Extract provided:
= Temps de chien =

Canadian television series

Temps de chien (lit. "Dog Time", fig. "Hard Times") is a Canadian television comedy series, which premiered in 2023 on Ici Radio-Canada. The series stars François Bellefeuille as Antoine Meilleur, a veterinarian and former television personality rebuilding his life and career in the Magdalen Islands after being disgraced by scandal.

==Premise==
The successful and popular host of an animal care segment on the television morning show Soleil Matin, known as "the Ricardo of dog food", Antoine Meilleur's problems start when a dog bites his arm live on the air, leading him to hit the dog several times in anger and damaging his reputation. Soon afterward, the dog food company in which he is a business partner is embroiled in a poisoning scandal, leading that company to cut him out of the business as a public relations strategy even though it wasn't actually his fault. He takes his family to the Magdalens for a few weeks to hide out and figure out his next moves, and is ultimately convinced to become a partner in a small veterinary clinic whose current owner has been struggling, due to the region's small size and remote location, to find anyone else willing to take over his business so he can retire.

The first season centres principally on Antoine and his family learning to adapt to their new circumstances. In the second season, after his own dog falls into a sinkhole caused by coastal erosion while playing fetch, Antoine begins to reinvent himself and rebuild his public prominence as a climate change activist, starting with a campaign for the mayoralty of the island after the current mayor announces his retirement.

Extracted material:
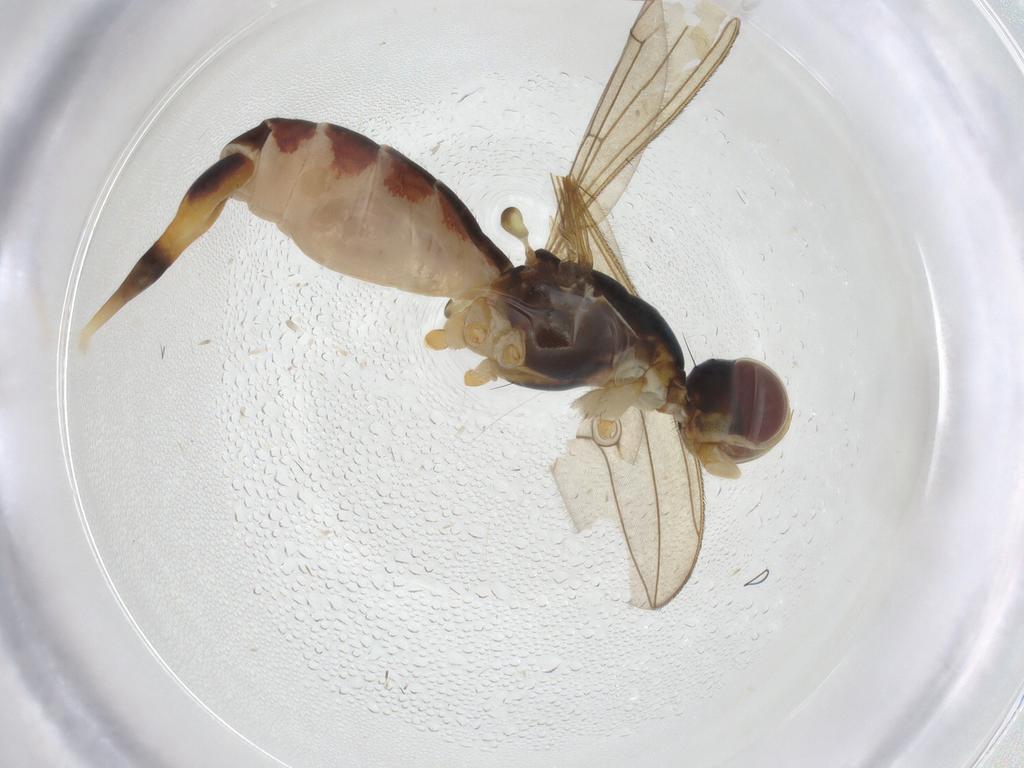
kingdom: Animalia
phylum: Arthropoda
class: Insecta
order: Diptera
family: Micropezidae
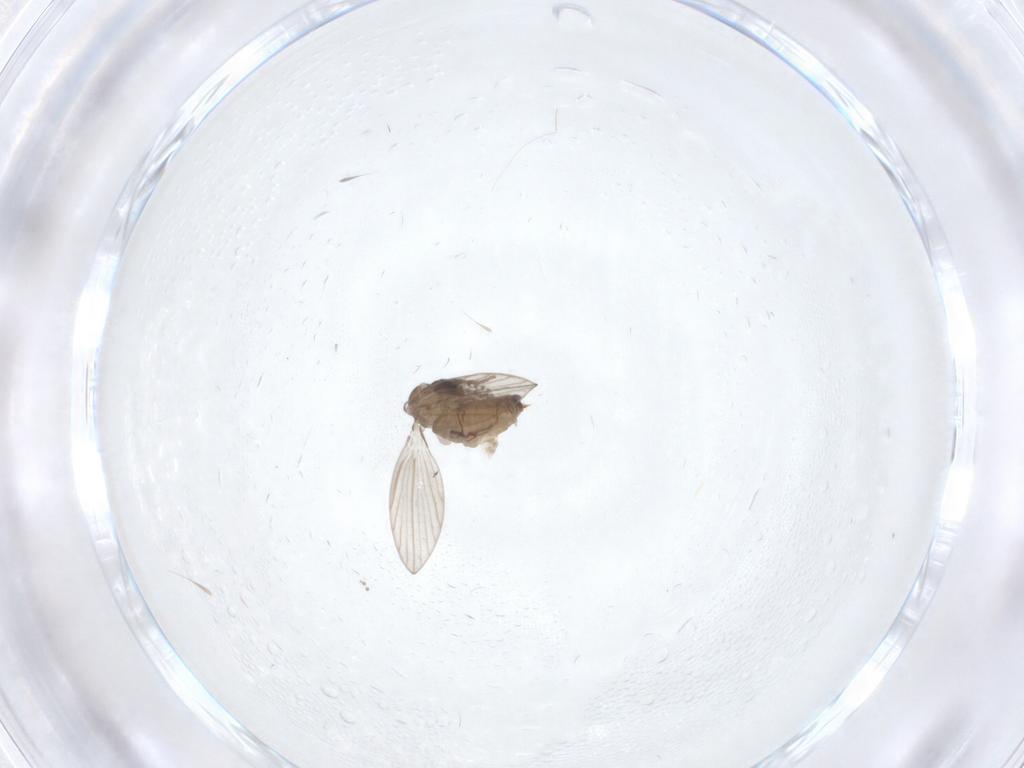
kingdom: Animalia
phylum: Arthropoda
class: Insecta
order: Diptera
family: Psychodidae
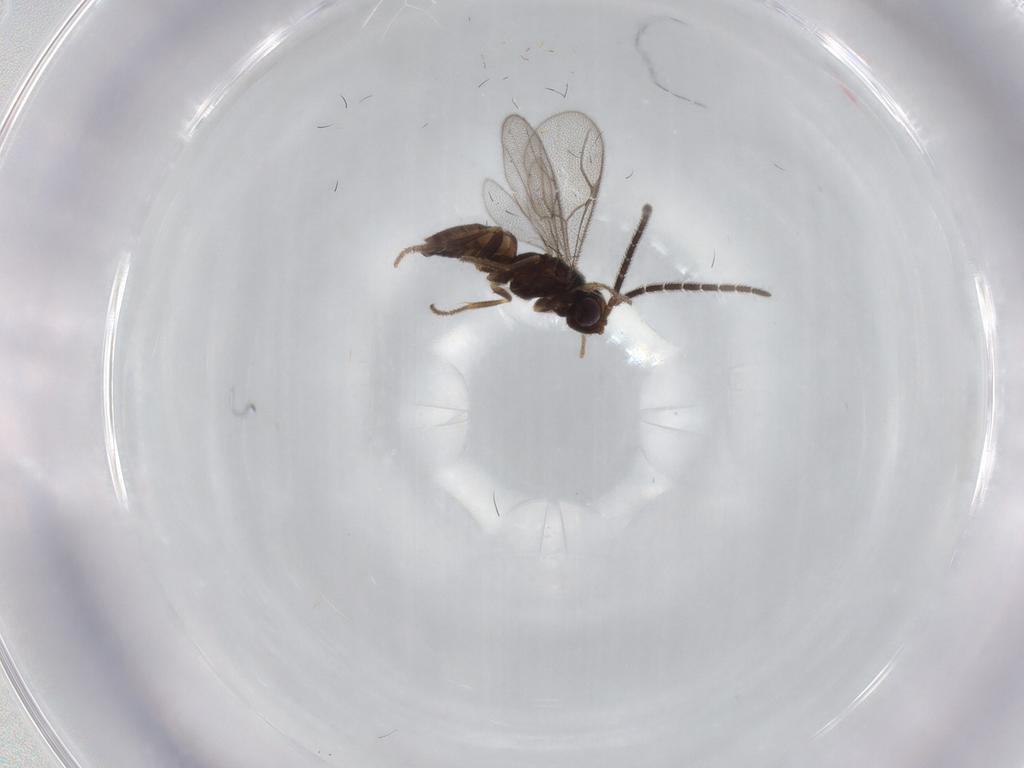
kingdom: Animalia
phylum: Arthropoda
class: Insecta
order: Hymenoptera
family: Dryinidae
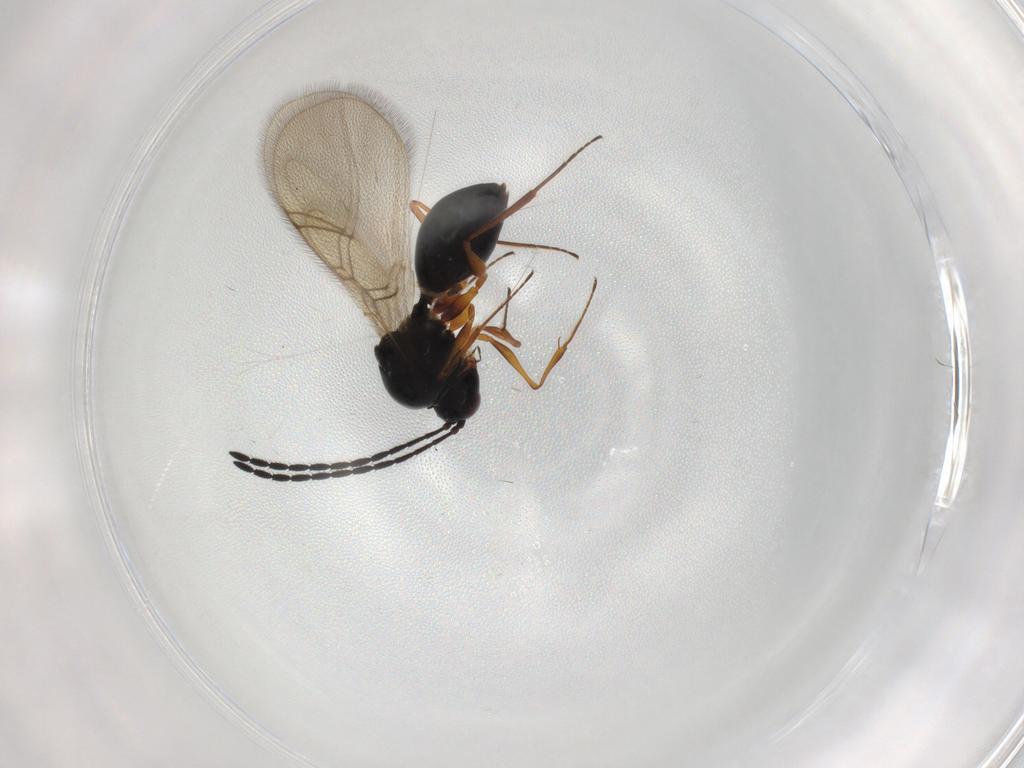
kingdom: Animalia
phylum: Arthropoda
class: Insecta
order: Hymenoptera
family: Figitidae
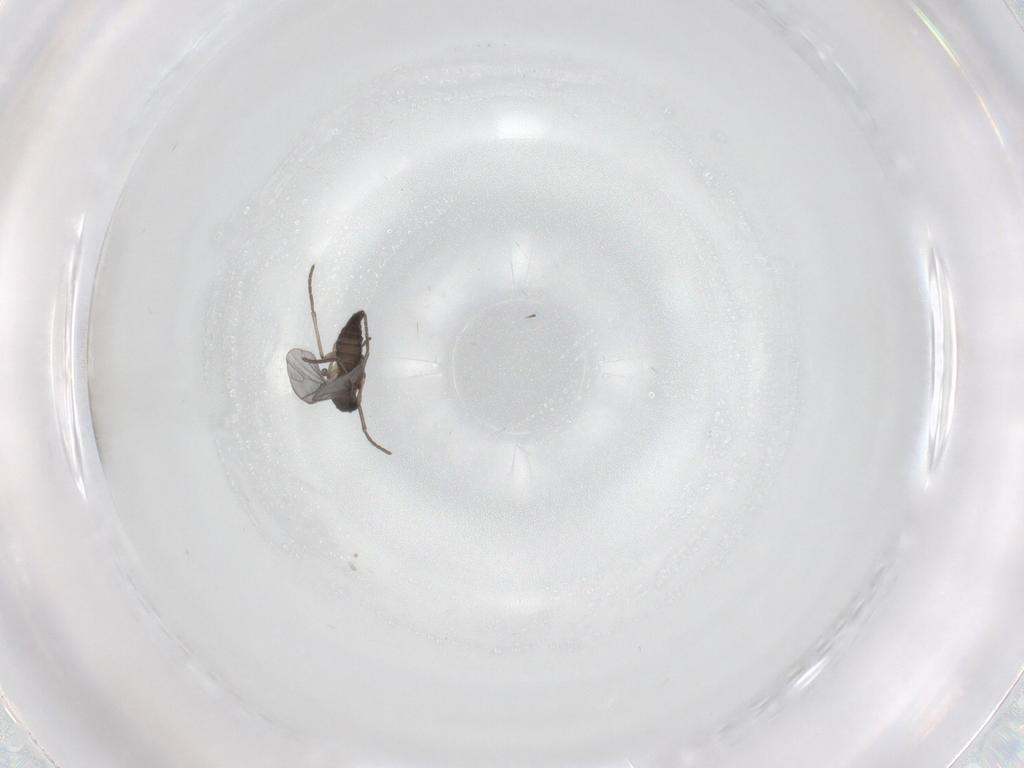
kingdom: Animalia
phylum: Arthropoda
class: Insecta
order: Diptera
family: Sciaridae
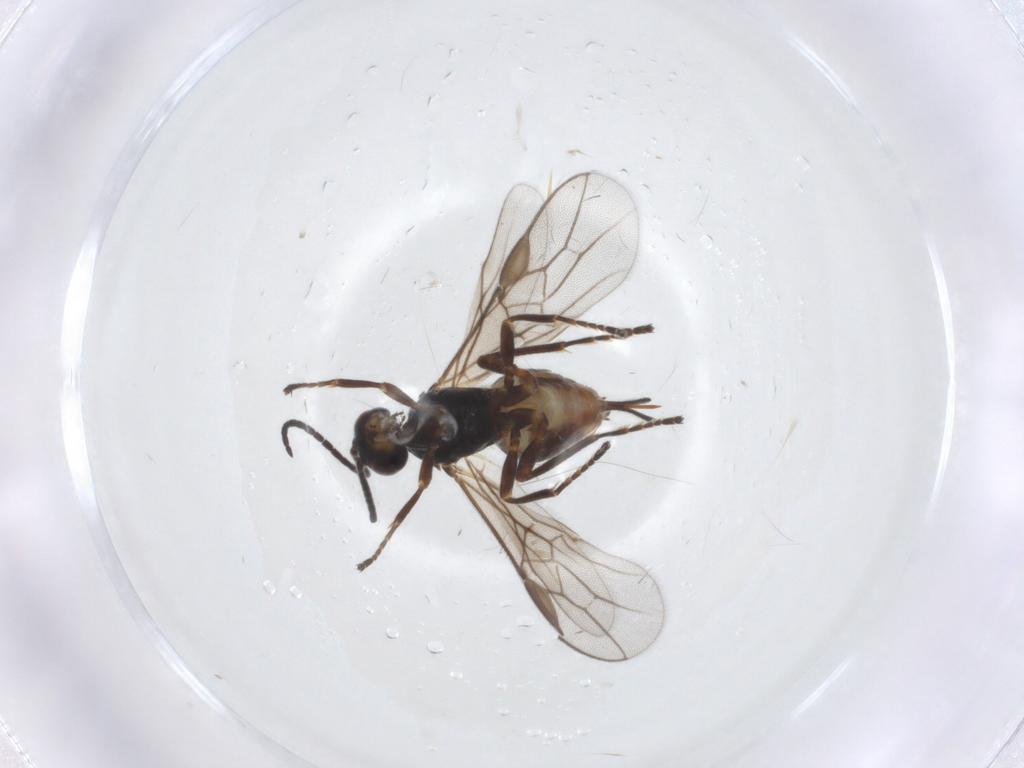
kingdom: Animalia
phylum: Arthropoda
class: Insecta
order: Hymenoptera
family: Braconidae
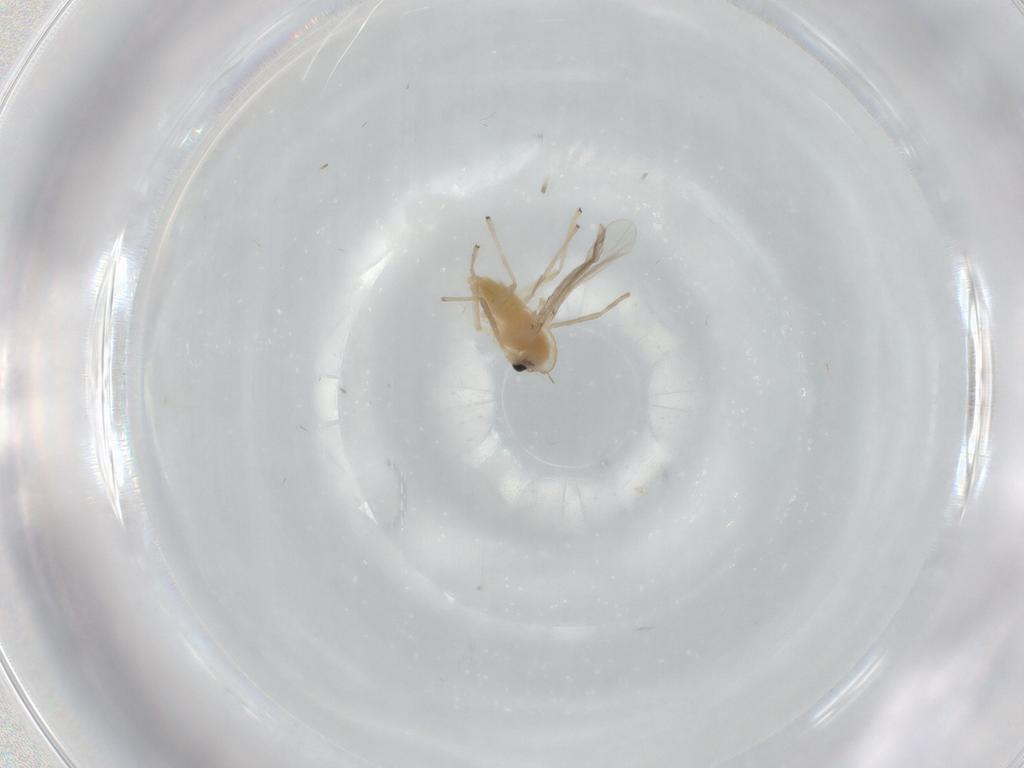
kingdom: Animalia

Problem set:
• A. According to the Temps de chien article, on which television morning show did Antoine Meilleur host an animal care segment?
• B. Reproduce the Temps de chien article word for word from "Canadian television series" to "disgraced by scandal.".

Outputs in order:
• A. Soleil Matin

• B.
Canadian television series

Temps de chien (lit. "Dog Time", fig. "Hard Times") is a Canadian television comedy series, which premiered in 2023 on Ici Radio-Canada. The series stars François Bellefeuille as Antoine Meilleur, a veterinarian and former television personality rebuilding his life and career in the Magdalen Islands after being disgraced by scandal.